**Task objective**
In the entries below, find the line with "Community Service Day on September" and the line with "injects connection properties"; copy them and every line between them exactly, but not the pictures.

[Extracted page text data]
══════════

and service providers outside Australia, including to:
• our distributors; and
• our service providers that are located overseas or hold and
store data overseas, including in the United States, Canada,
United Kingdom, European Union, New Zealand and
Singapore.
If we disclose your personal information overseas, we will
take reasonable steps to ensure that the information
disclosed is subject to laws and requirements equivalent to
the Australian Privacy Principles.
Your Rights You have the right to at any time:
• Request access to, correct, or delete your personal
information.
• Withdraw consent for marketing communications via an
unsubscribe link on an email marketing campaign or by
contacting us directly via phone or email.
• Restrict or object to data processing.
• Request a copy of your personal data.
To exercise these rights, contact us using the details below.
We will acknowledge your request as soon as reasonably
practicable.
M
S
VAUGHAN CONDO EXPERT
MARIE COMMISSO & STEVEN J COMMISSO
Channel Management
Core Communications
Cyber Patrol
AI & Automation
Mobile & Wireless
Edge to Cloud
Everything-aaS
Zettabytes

══════════

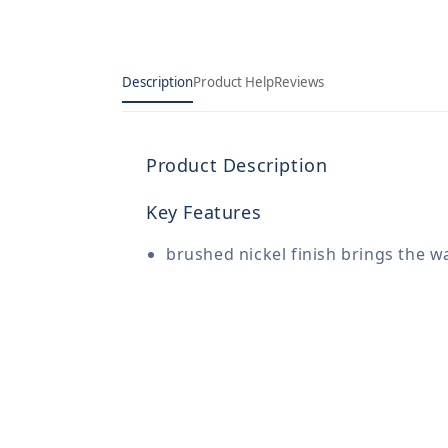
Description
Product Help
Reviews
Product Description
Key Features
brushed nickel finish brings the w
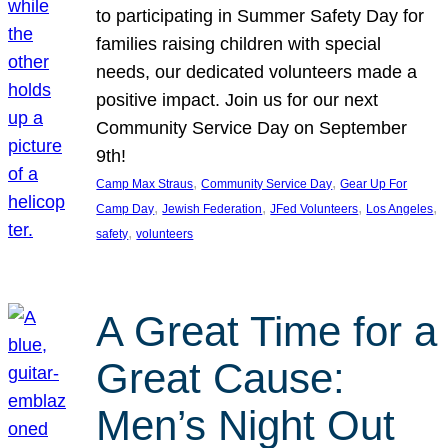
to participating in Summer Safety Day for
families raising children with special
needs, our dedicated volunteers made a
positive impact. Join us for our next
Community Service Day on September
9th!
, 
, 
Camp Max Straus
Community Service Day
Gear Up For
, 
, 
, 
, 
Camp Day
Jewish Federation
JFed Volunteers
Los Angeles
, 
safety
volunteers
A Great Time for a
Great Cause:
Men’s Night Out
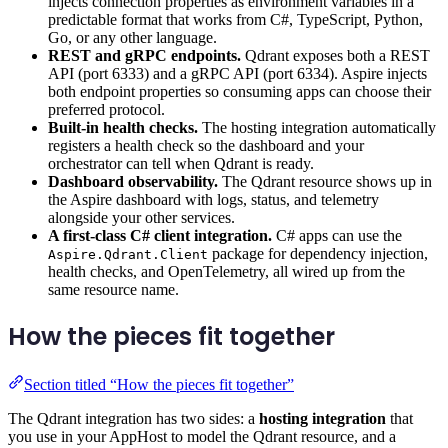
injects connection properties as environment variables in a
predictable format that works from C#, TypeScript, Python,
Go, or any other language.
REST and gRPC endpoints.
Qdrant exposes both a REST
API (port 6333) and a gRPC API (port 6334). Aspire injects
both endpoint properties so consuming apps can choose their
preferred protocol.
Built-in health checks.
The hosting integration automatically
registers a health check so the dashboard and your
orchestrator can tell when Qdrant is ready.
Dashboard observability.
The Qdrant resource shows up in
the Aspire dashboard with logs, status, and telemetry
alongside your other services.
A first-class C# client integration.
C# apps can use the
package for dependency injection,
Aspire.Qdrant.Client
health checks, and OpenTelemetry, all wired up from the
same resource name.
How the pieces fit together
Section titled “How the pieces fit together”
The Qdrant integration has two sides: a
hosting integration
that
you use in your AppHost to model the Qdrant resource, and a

══════════

**Reply to the task**
Community Service Day on September
9th!
, 
, 
Camp Max Straus
Community Service Day
Gear Up For
, 
, 
, 
, 
Camp Day
Jewish Federation
JFed Volunteers
Los Angeles
, 
safety
volunteers
A Great Time for a
Great Cause:
Men’s Night Out
injects connection properties as environment variables in a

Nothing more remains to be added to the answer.